Outra derrota política veio após fracassar a tentativa do governo federal de importar um lote de 2 milhões de vacinas da Oxford/AstraZeneca na Índia. Com isso, o pontapé da imunização no Brasil foi protagonizada por Doria, visto como adversário político pelo Palácio do Planalto e provável adversário em 2022. Bolsonaro já se referiu ao imunizante como "vacina chinesa", prometendo que não seria comprada pelo Ministério da Saúde. A pasta firmou contrato para a compra de 100 milhões de doses do Butantan.

ESPERANÇA DE BOLSONARO

Informações do G1 mostram que a Índia vai começar a exportar vacinas Covid-19 para seis países, sendo que nenhum é o Brasil. Em uma nota divulgada pelo governo, eles informam que serão vendidas doses para o Butão; Ilhas Maldivas; Bangladesh; Nepal; Mianmar; Ilhas Seychelles. A agência Reuters soube de fontes (com pedido de identidade preservada) que o Butão vai receber uma dose não informada de vacinas na 4ª feira (20.jan), e Bangladesh um total de 2 milhões na 5ª feira (21.jan).

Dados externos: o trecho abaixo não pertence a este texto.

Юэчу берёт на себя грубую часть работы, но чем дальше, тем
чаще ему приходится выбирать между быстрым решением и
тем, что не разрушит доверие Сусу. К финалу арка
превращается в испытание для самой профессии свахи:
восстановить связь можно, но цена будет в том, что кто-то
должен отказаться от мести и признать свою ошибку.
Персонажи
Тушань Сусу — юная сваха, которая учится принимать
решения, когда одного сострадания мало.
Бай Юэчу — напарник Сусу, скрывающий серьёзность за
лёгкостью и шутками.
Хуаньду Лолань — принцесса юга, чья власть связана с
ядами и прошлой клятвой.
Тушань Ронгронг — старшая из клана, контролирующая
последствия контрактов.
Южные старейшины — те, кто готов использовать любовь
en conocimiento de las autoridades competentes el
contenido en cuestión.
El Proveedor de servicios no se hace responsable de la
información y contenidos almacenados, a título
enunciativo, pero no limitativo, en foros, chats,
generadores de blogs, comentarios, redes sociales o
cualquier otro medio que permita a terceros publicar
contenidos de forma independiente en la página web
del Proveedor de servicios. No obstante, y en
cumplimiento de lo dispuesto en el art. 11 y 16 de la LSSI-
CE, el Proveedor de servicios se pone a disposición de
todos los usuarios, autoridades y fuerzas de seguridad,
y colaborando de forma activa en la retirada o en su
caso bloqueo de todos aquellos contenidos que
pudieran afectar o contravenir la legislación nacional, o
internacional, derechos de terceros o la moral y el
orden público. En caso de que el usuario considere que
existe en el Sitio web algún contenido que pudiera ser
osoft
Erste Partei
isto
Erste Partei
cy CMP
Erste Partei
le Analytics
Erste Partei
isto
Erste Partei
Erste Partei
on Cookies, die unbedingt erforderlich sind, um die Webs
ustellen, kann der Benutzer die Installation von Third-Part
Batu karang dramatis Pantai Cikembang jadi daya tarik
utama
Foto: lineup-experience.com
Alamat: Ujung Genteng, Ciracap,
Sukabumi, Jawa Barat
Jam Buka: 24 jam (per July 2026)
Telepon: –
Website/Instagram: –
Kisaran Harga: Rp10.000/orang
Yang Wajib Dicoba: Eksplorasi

Com imunizantes pelo Serum Institute of India (SII), maior fabricante mundial de vacinas, semelhante à vacina desenvolvida pela AstraZeneca em conjunto com a Universidade de Oxford, o governo indiano queria lançar a campanha em seus próprios antes de começar a vender para outros, disse uma das fontes.

Movimentos como o Vem Pra Rua e o Movimento Brasil Livre (MBL), responsáveis por encabeçarem as manifestações pró-impeachment da ex-presidente Dilma Rousseff (PT), reforçaram também a pressão pela saída de Bolsonaro. João Amoêdo (Novo) e Fernando Haddad (PT), também aderiram à campanha pelo impeachment nas redes sociais.